LGBT Conference 2015 Addresses Black Transgender Murders
Thousands of advocates from around the country gathered Friday in downtown Denver for the second day of Creating Change, the 27th National Conference on LGBT Equality. This year’s conference is taking place amid a national conversation on disproportionate violence against certain members in the lesbian, gay, bisexual and transgender community. Four transgender women of color have been murdered in less than one month, according to media reports.
“This is nothing short of an outrage, a national tragedy and an epidemic,” Chai Jindasurat, who coordinates programming with the National Coalition of Anti-Violence Programs, told BuzzFeed News in a statement Friday.
Authorities are investigating the murder of 36-year-old Taja Gabrielle DeJesus, who was stabbed to death Sunday morning in San Francisco, SF Weekly reported. Less than two weeks earlier, another California transgender woman of color was fatally stabbed in Los Angeles.

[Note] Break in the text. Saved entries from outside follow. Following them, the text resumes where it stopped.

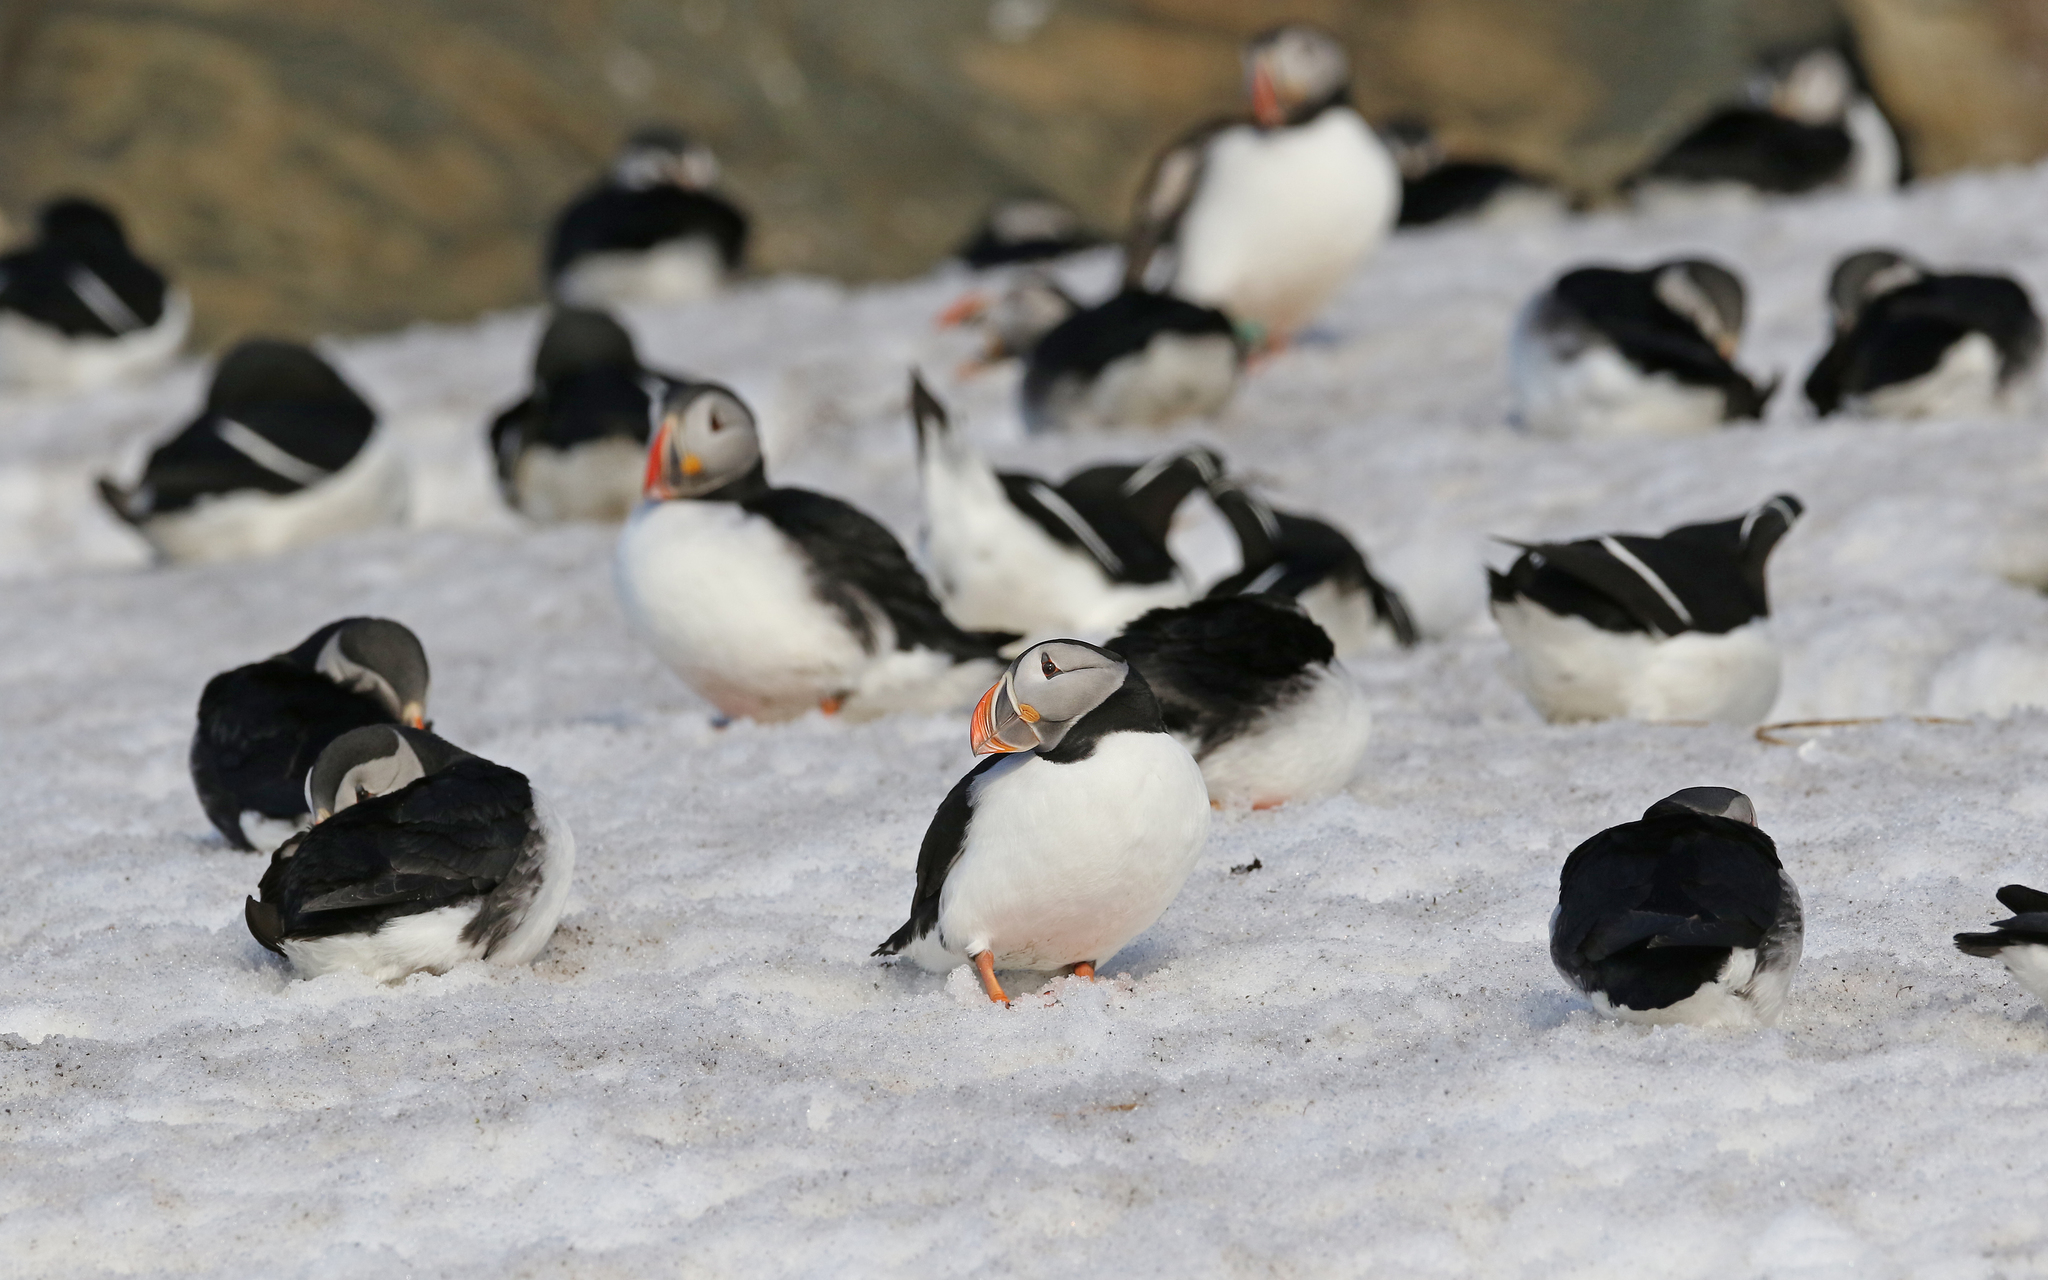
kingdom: Animalia
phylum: Chordata
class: Aves
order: Charadriiformes
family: Alcidae
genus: Fratercula
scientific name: Fratercula arctica
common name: Atlantic puffin
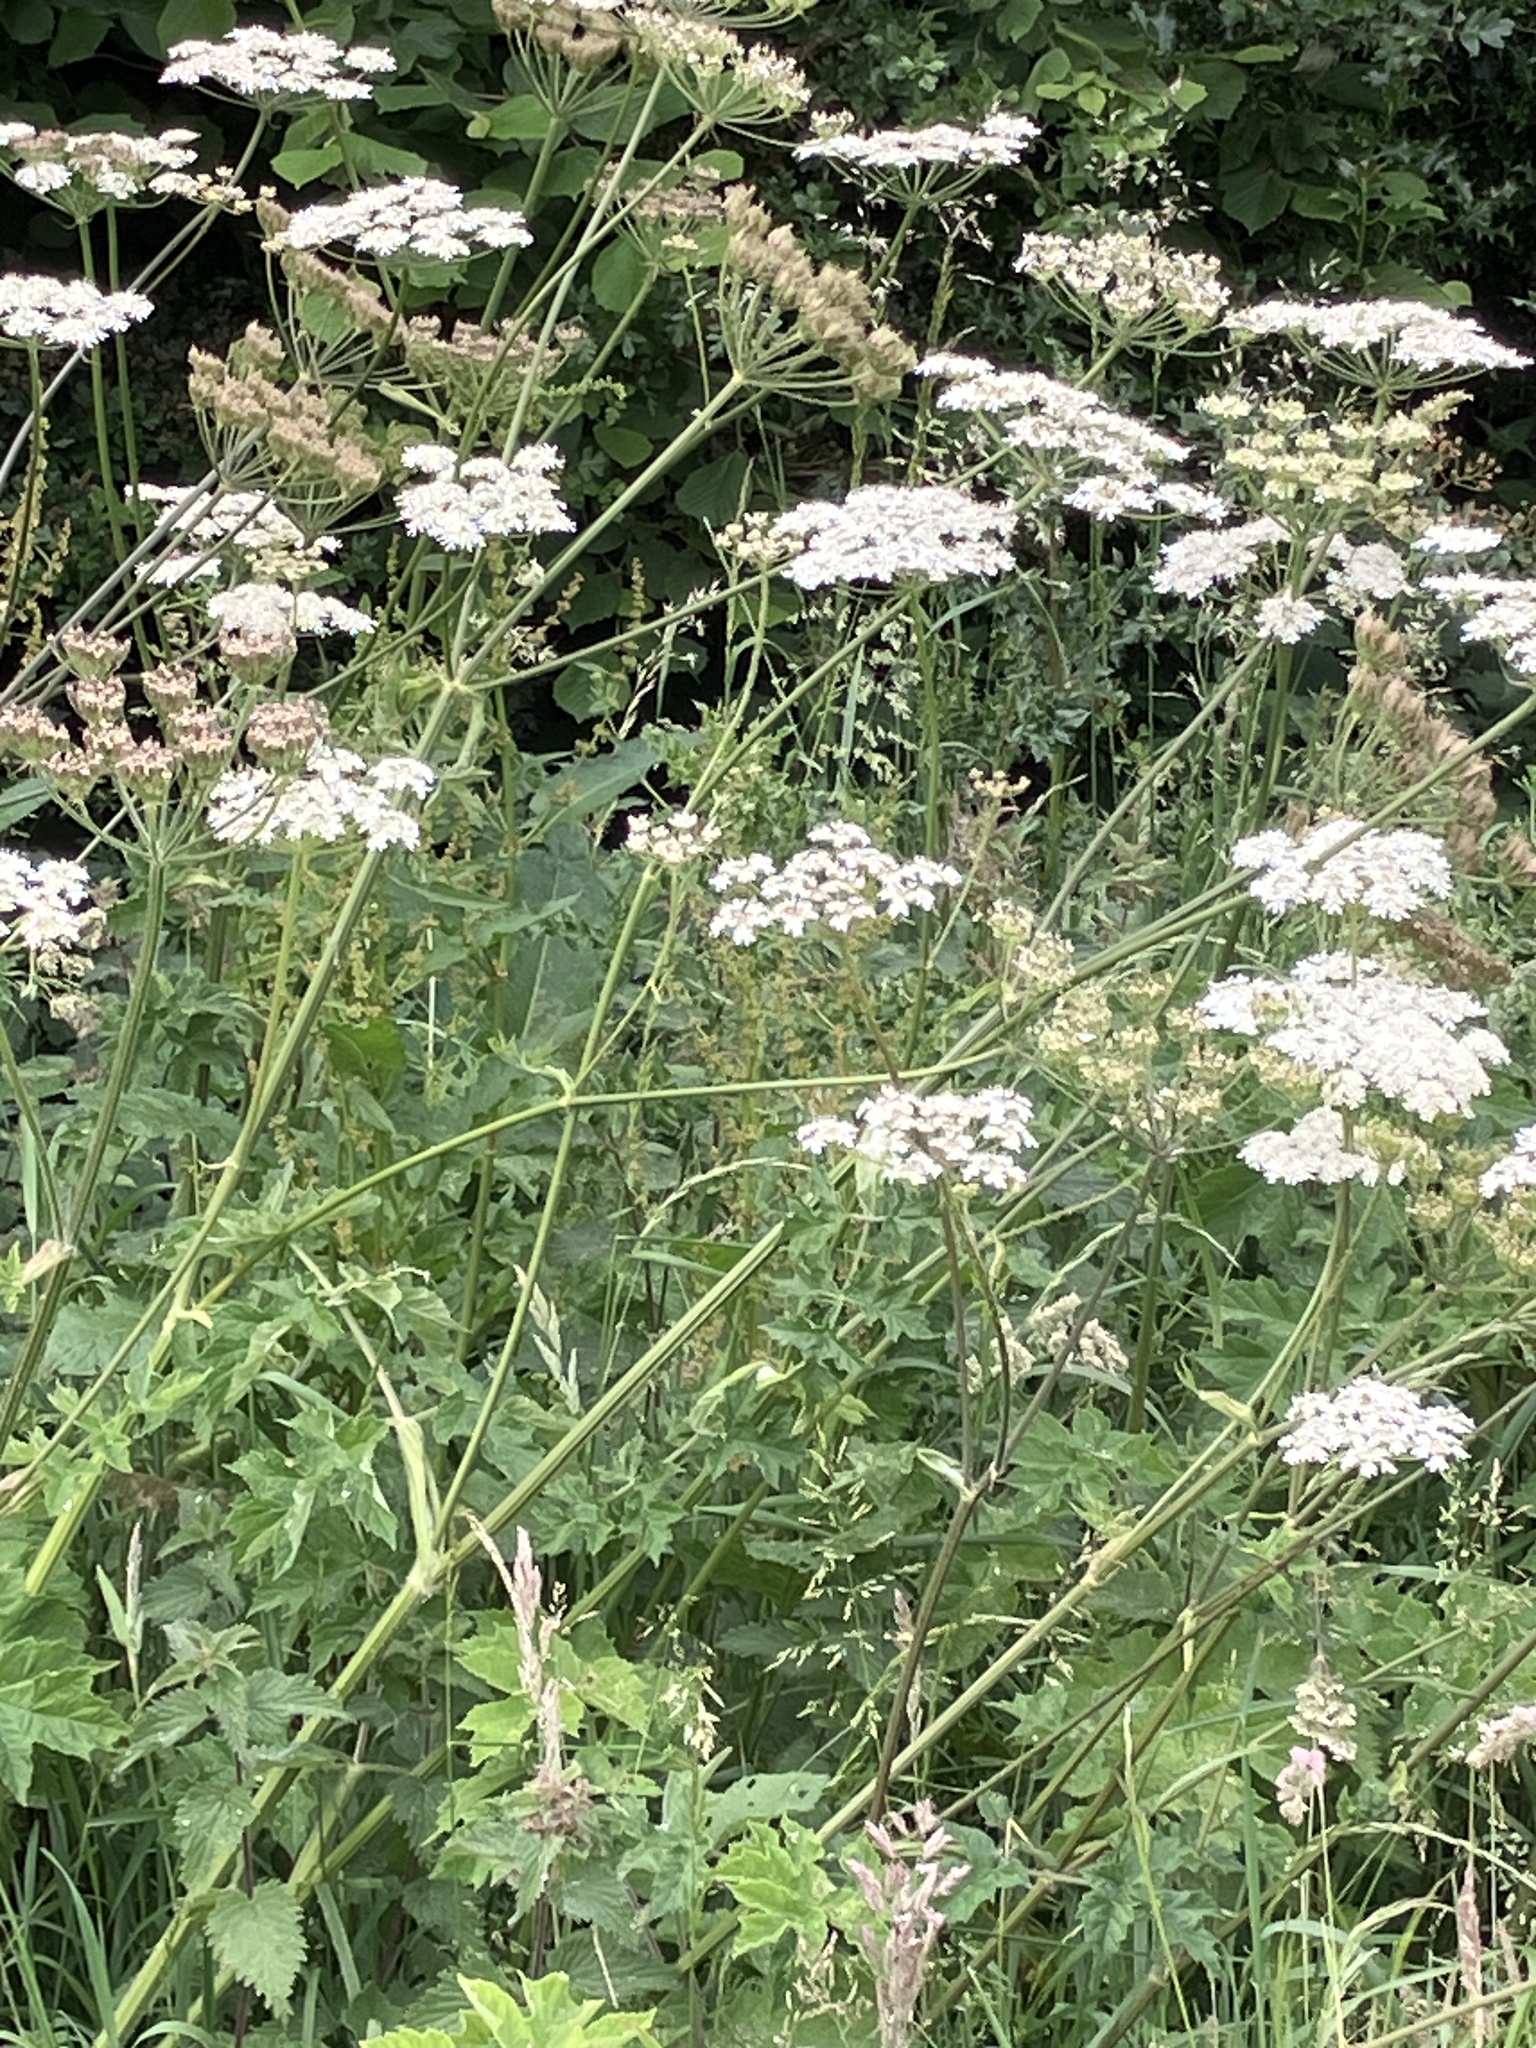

Firefighters found the 33-year-old woman who went by Yazmin Payne at the scene of an apartment fire Jan. 31. A 25-year-old man, believed to be Payne’s boyfriend, was arrested Sunday on suspicion of murder, according to local news station KNBC.
Two other transgender women of color— one in Virginia and another in Texas — also were killed within the last month. Lamia Beard, 30, was fatally shot Jan. 17 in Norfolk, Virginia. Police investigating Beard’s death referred to her exclusively as a man, and an article in the Virginian-Pilot implied Beard was likely a prostitute, BuzzFeed News reported.
“The harm of the media misgendering and victim-blaming is that it sends a message to the public that these homicides are not as serious, and that somehow transgender people deserve it,” Jindasurat told BuzzFeed News last month.
Texas resident Ty Underwood, 24, a transgender woman of color who was murdered in a shooting Jan. 26, also was referred to as a male in local media reports. Police have not yet classified the deaths of Underwood and Beard as hate crimes, and the investigations are ongoing.
Misgendering victims makes it difficult to track the rates of homicides and assaults among transgender people. The Federal Bureau of Investigation released its annual hate crime report in December that showed only 33 people in the United States were hate crime victims targeted for their gender identity in 2013. However, the National Coalition of Anti-Violence Programs also released a report that found 344 transgender people were targeted in hate crimes in 2013.
The National Coalition of Anti-Violence Programs report also found 72 percent of LGBTQ homicide victims in 2013 were transgender women, while 67 percent were transgender women of color. (The "Q" can stand for "questioning" or "queer.")
In the wake of the recent murders, the Gay & Lesbian Alliance Against Defamation (GLAAD) organized a daylong event at the Creating Change conference Thursday focused on building communities across race, class and cultural barriers to protect the greater transgender community against systematic abuse and violence.
“The pervasive negative impacts of this anti-transgender bias coupled with structural racism have been especially devastating for transgender people of color and has caused transgender women of color, particularly black transwomen, to be murdered on our streets with seeming impunity,” Ross Murray, a GLAAD director of programs, wrote in a post on the group’s website Thursday.
People at the three-day conference expressed support on social media for the slain transgender women of color. Advocates also compared the recent death of lesbian Latina teenager Jesse Hernandez with the fatal shooting of black teenager Michael Brown in Ferguson, Missouri. Hernandez, 17, was fatally shot last week behind the wheel of a stolen car by police in Denver. Nearly 100 transgender people and demonstrators took over the stage at the conference Thursday, protesting Hernandez's death and demanding solidarity from LGBT advocates, according to the Advocate.